## Exercise prompt
Rewrite the data below, substituting "upper-left" for every occurrence of "top-left" and leaving all else unchanged.

※ ※ ※

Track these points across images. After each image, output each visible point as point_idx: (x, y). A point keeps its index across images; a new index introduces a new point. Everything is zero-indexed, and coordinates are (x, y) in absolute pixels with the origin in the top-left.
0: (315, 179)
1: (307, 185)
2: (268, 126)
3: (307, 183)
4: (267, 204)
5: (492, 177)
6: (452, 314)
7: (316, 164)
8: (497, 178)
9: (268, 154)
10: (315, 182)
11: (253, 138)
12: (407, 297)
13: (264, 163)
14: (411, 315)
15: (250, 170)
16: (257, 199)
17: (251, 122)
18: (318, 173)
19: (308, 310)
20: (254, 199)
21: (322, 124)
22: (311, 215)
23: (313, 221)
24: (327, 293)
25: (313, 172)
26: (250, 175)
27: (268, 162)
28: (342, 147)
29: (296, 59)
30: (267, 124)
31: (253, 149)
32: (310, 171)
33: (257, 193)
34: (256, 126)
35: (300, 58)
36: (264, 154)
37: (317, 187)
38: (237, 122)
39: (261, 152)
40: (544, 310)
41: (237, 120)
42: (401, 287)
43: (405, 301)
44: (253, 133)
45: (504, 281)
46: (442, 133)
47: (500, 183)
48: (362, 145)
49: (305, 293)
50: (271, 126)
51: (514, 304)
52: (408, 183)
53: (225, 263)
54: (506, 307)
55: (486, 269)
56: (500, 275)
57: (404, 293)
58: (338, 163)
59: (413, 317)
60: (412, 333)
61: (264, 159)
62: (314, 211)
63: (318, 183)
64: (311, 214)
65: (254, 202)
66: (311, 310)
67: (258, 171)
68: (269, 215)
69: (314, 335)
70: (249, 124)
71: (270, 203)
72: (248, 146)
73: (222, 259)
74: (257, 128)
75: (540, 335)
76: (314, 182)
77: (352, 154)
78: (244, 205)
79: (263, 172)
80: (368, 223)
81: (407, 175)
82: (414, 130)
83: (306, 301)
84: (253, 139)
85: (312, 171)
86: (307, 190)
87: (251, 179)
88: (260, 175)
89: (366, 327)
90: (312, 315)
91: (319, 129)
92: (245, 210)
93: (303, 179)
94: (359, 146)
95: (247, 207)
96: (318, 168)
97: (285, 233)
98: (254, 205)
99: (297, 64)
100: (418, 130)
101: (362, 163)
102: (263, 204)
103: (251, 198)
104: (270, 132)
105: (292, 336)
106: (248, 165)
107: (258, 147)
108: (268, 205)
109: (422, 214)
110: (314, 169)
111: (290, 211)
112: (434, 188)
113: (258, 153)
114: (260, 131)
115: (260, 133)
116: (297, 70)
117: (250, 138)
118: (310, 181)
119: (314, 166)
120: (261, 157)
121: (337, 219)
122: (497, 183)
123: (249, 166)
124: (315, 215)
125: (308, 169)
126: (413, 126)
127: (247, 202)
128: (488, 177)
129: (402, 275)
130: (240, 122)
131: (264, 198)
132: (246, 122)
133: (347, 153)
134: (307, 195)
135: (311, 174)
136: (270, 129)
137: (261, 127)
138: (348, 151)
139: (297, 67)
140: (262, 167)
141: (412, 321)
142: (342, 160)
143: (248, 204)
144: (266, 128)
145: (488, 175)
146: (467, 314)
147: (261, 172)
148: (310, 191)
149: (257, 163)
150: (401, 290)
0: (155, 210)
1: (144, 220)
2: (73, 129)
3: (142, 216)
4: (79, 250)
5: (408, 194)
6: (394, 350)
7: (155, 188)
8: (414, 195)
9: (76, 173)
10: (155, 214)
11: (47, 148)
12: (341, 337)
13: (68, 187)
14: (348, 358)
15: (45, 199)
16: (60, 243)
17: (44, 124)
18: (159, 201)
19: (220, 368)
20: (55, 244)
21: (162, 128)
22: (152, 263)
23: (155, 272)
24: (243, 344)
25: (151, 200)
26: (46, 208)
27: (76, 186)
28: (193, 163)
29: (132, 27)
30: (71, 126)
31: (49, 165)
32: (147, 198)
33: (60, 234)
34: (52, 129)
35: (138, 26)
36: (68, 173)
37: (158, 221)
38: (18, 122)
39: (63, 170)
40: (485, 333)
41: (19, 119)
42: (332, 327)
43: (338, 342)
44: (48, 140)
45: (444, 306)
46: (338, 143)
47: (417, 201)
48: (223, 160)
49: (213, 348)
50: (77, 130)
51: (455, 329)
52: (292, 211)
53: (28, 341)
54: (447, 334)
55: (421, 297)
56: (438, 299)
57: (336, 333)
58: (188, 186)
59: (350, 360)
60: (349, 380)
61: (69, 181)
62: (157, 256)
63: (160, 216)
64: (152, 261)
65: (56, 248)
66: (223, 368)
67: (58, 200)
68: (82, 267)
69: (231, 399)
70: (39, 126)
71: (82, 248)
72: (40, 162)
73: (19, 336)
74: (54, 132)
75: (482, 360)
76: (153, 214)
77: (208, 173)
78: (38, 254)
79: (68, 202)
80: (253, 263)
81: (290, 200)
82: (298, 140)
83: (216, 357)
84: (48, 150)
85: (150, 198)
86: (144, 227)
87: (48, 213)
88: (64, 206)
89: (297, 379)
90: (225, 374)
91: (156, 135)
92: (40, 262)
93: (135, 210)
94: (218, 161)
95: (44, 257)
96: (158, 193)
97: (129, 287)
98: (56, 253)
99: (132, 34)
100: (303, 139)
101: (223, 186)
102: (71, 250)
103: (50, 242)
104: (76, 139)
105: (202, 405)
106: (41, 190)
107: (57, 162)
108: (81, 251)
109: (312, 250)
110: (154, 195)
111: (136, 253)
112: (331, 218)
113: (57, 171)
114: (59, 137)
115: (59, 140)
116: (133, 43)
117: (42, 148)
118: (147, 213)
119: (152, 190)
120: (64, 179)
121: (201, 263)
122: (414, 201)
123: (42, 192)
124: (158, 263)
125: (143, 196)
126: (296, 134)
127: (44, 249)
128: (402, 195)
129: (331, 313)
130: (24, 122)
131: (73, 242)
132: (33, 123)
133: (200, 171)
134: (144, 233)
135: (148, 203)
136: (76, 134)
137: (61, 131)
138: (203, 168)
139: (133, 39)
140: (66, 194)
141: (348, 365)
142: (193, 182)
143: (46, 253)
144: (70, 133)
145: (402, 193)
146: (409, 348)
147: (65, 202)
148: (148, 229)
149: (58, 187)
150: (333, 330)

※ ※ ※

## Task solution
Track these points across images. After each image, output each visible point as point_idx: (x, y). A point keeps its index across images; a new index introduces a new point. Everything is zero-indexed, and coordinates are (x, y) in absolute pixels with the origin in the upper-left.
0: (315, 179)
1: (307, 185)
2: (268, 126)
3: (307, 183)
4: (267, 204)
5: (492, 177)
6: (452, 314)
7: (316, 164)
8: (497, 178)
9: (268, 154)
10: (315, 182)
11: (253, 138)
12: (407, 297)
13: (264, 163)
14: (411, 315)
15: (250, 170)
16: (257, 199)
17: (251, 122)
18: (318, 173)
19: (308, 310)
20: (254, 199)
21: (322, 124)
22: (311, 215)
23: (313, 221)
24: (327, 293)
25: (313, 172)
26: (250, 175)
27: (268, 162)
28: (342, 147)
29: (296, 59)
30: (267, 124)
31: (253, 149)
32: (310, 171)
33: (257, 193)
34: (256, 126)
35: (300, 58)
36: (264, 154)
37: (317, 187)
38: (237, 122)
39: (261, 152)
40: (544, 310)
41: (237, 120)
42: (401, 287)
43: (405, 301)
44: (253, 133)
45: (504, 281)
46: (442, 133)
47: (500, 183)
48: (362, 145)
49: (305, 293)
50: (271, 126)
51: (514, 304)
52: (408, 183)
53: (225, 263)
54: (506, 307)
55: (486, 269)
56: (500, 275)
57: (404, 293)
58: (338, 163)
59: (413, 317)
60: (412, 333)
61: (264, 159)
62: (314, 211)
63: (318, 183)
64: (311, 214)
65: (254, 202)
66: (311, 310)
67: (258, 171)
68: (269, 215)
69: (314, 335)
70: (249, 124)
71: (270, 203)
72: (248, 146)
73: (222, 259)
74: (257, 128)
75: (540, 335)
76: (314, 182)
77: (352, 154)
78: (244, 205)
79: (263, 172)
80: (368, 223)
81: (407, 175)
82: (414, 130)
83: (306, 301)
84: (253, 139)
85: (312, 171)
86: (307, 190)
87: (251, 179)
88: (260, 175)
89: (366, 327)
90: (312, 315)
91: (319, 129)
92: (245, 210)
93: (303, 179)
94: (359, 146)
95: (247, 207)
96: (318, 168)
97: (285, 233)
98: (254, 205)
99: (297, 64)
100: (418, 130)
101: (362, 163)
102: (263, 204)
103: (251, 198)
104: (270, 132)
105: (292, 336)
106: (248, 165)
107: (258, 147)
108: (268, 205)
109: (422, 214)
110: (314, 169)
111: (290, 211)
112: (434, 188)
113: (258, 153)
114: (260, 131)
115: (260, 133)
116: (297, 70)
117: (250, 138)
118: (310, 181)
119: (314, 166)
120: (261, 157)
121: (337, 219)
122: (497, 183)
123: (249, 166)
124: (315, 215)
125: (308, 169)
126: (413, 126)
127: (247, 202)
128: (488, 177)
129: (402, 275)
130: (240, 122)
131: (264, 198)
132: (246, 122)
133: (347, 153)
134: (307, 195)
135: (311, 174)
136: (270, 129)
137: (261, 127)
138: (348, 151)
139: (297, 67)
140: (262, 167)
141: (412, 321)
142: (342, 160)
143: (248, 204)
144: (266, 128)
145: (488, 175)
146: (467, 314)
147: (261, 172)
148: (310, 191)
149: (257, 163)
150: (401, 290)
0: (155, 210)
1: (144, 220)
2: (73, 129)
3: (142, 216)
4: (79, 250)
5: (408, 194)
6: (394, 350)
7: (155, 188)
8: (414, 195)
9: (76, 173)
10: (155, 214)
11: (47, 148)
12: (341, 337)
13: (68, 187)
14: (348, 358)
15: (45, 199)
16: (60, 243)
17: (44, 124)
18: (159, 201)
19: (220, 368)
20: (55, 244)
21: (162, 128)
22: (152, 263)
23: (155, 272)
24: (243, 344)
25: (151, 200)
26: (46, 208)
27: (76, 186)
28: (193, 163)
29: (132, 27)
30: (71, 126)
31: (49, 165)
32: (147, 198)
33: (60, 234)
34: (52, 129)
35: (138, 26)
36: (68, 173)
37: (158, 221)
38: (18, 122)
39: (63, 170)
40: (485, 333)
41: (19, 119)
42: (332, 327)
43: (338, 342)
44: (48, 140)
45: (444, 306)
46: (338, 143)
47: (417, 201)
48: (223, 160)
49: (213, 348)
50: (77, 130)
51: (455, 329)
52: (292, 211)
53: (28, 341)
54: (447, 334)
55: (421, 297)
56: (438, 299)
57: (336, 333)
58: (188, 186)
59: (350, 360)
60: (349, 380)
61: (69, 181)
62: (157, 256)
63: (160, 216)
64: (152, 261)
65: (56, 248)
66: (223, 368)
67: (58, 200)
68: (82, 267)
69: (231, 399)
70: (39, 126)
71: (82, 248)
72: (40, 162)
73: (19, 336)
74: (54, 132)
75: (482, 360)
76: (153, 214)
77: (208, 173)
78: (38, 254)
79: (68, 202)
80: (253, 263)
81: (290, 200)
82: (298, 140)
83: (216, 357)
84: (48, 150)
85: (150, 198)
86: (144, 227)
87: (48, 213)
88: (64, 206)
89: (297, 379)
90: (225, 374)
91: (156, 135)
92: (40, 262)
93: (135, 210)
94: (218, 161)
95: (44, 257)
96: (158, 193)
97: (129, 287)
98: (56, 253)
99: (132, 34)
100: (303, 139)
101: (223, 186)
102: (71, 250)
103: (50, 242)
104: (76, 139)
105: (202, 405)
106: (41, 190)
107: (57, 162)
108: (81, 251)
109: (312, 250)
110: (154, 195)
111: (136, 253)
112: (331, 218)
113: (57, 171)
114: (59, 137)
115: (59, 140)
116: (133, 43)
117: (42, 148)
118: (147, 213)
119: (152, 190)
120: (64, 179)
121: (201, 263)
122: (414, 201)
123: (42, 192)
124: (158, 263)
125: (143, 196)
126: (296, 134)
127: (44, 249)
128: (402, 195)
129: (331, 313)
130: (24, 122)
131: (73, 242)
132: (33, 123)
133: (200, 171)
134: (144, 233)
135: (148, 203)
136: (76, 134)
137: (61, 131)
138: (203, 168)
139: (133, 39)
140: (66, 194)
141: (348, 365)
142: (193, 182)
143: (46, 253)
144: (70, 133)
145: (402, 193)
146: (409, 348)
147: (65, 202)
148: (148, 229)
149: (58, 187)
150: (333, 330)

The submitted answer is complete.